Social/Cultural Acts Leading Up to Civil War (1850s)

By kelhein
  • Slave Population

    The United States census of 1850 stated that the U.S. slave population is 3,204,313. This is a heavy topic of discussion against slave owning people and antislavery activists.
  • Fugitive Slave Act of 1850

    Under this Act, slave owners could reclaim a runaway slave by establishing ownership before a commissioner rather than in a jury trial. This continued to bring tension in the states and with slaves.
  • Fred Wilkins Escape

    A crowd of black men in Boston frees fugitive slave Shadrach Minkins, also known as Fred Wilkins. He was being held in the federal courthouse. They help him escape to Canada
  • Confronting Slave Owners

    Free blacks confront a slave owner, his son and their group of friends who are trying to capture two fugitive slaves near Christiana, Pennsylvania. During this confrontation, the slave owner is killed and his son is seriously wounded.
  • Jerry McHenry Escape

    Black and white abolitionists free fugitive slave Jerry McHenry from the Syracuse, New York jail.
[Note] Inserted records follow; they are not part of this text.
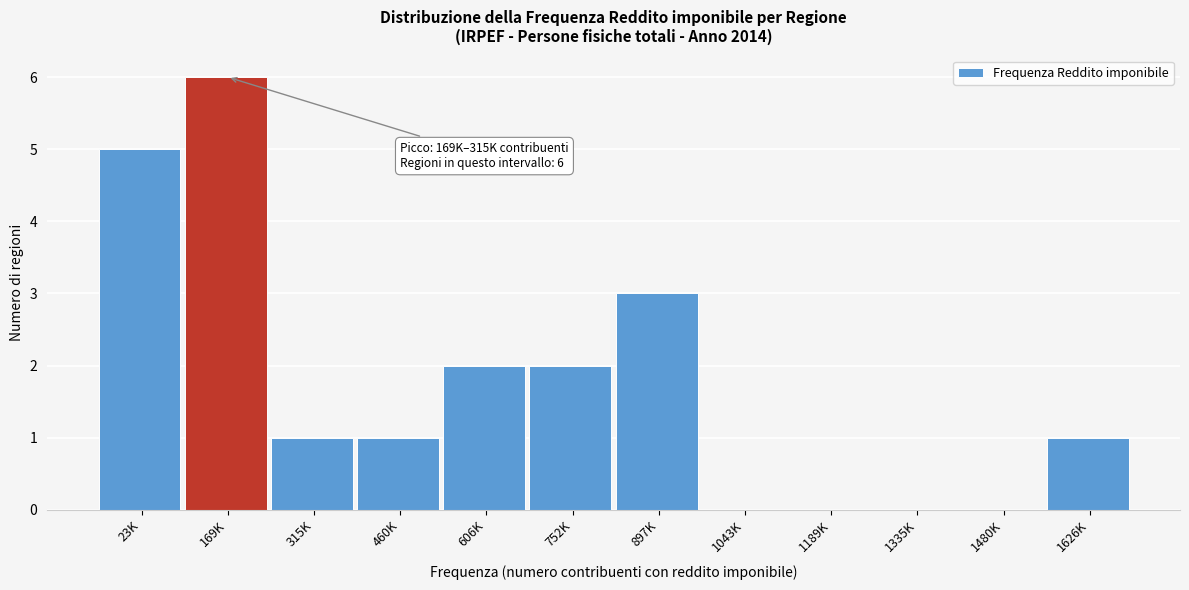

Reading left to right, transcribe all the data shown in this chart.

23K=5	169K=6	315K=1	460K=1	606K=2	752K=2	897K=3	1043K=0	1189K=0	1335K=0	1480K=0	1626K=1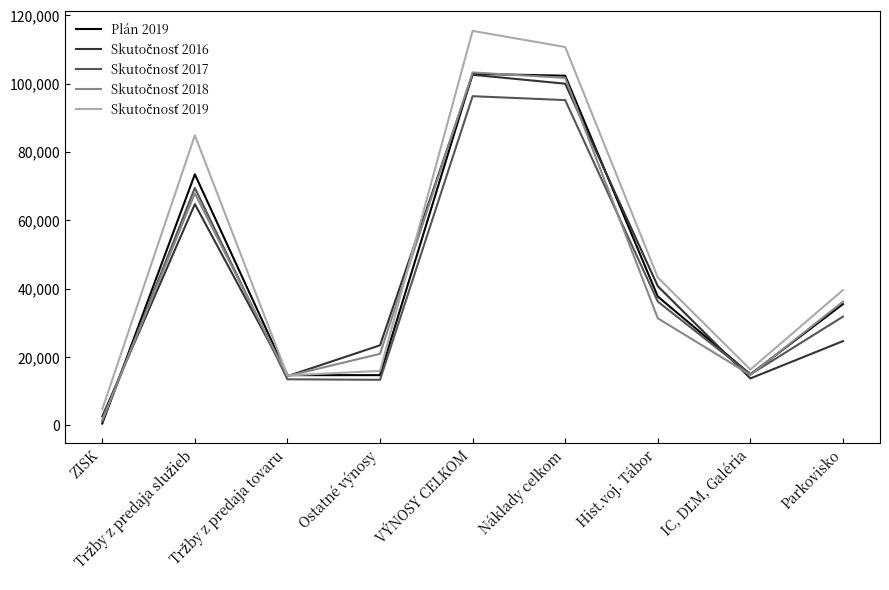

What is the spread (max minus min) of values at Parkovisko?

14936.0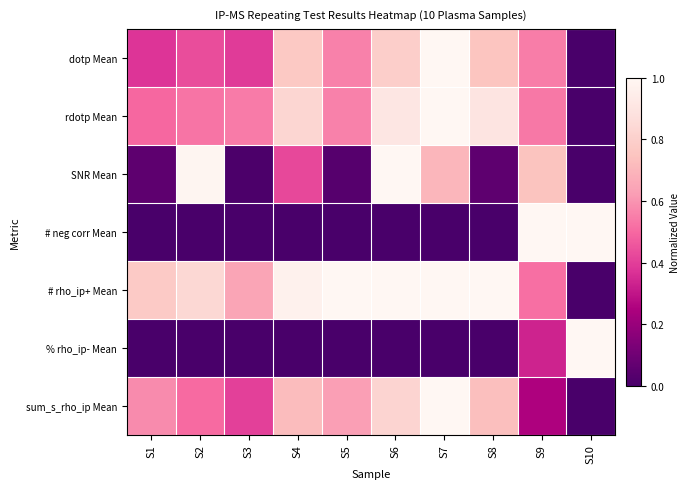

Which series changed the most between S4 and S6?

SNR Mean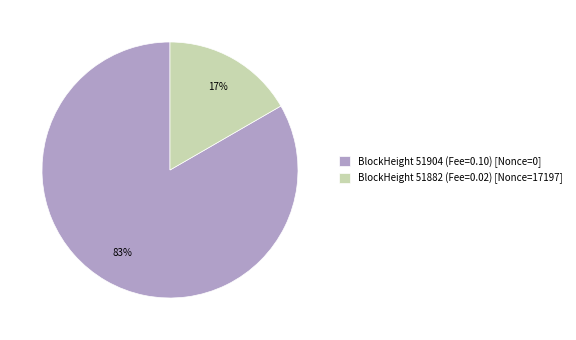

Is there any slice that represents more than half of the pie?

Yes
They help him escape to Canada
  • Uncle Tom's Cabin

    Uncle Tom's Cabin by Harriet Beecher Stowe is published. The novel depicts slave owner "Simon Legree" as evil, and the slave "Uncle Tom" as the hero. It sells between 500,000 and 1,000,000 copies in U.S. and even more in Great Britain. It also is adapted into a play and millions of people come to watch it. By June 1852, Southerners move to suppress the book's publication in the South.
  • Lemmon v. New York

    A New York court frees eight slaves in transit from Virginia with their owner. This continues to create a divide between free and slave owning states.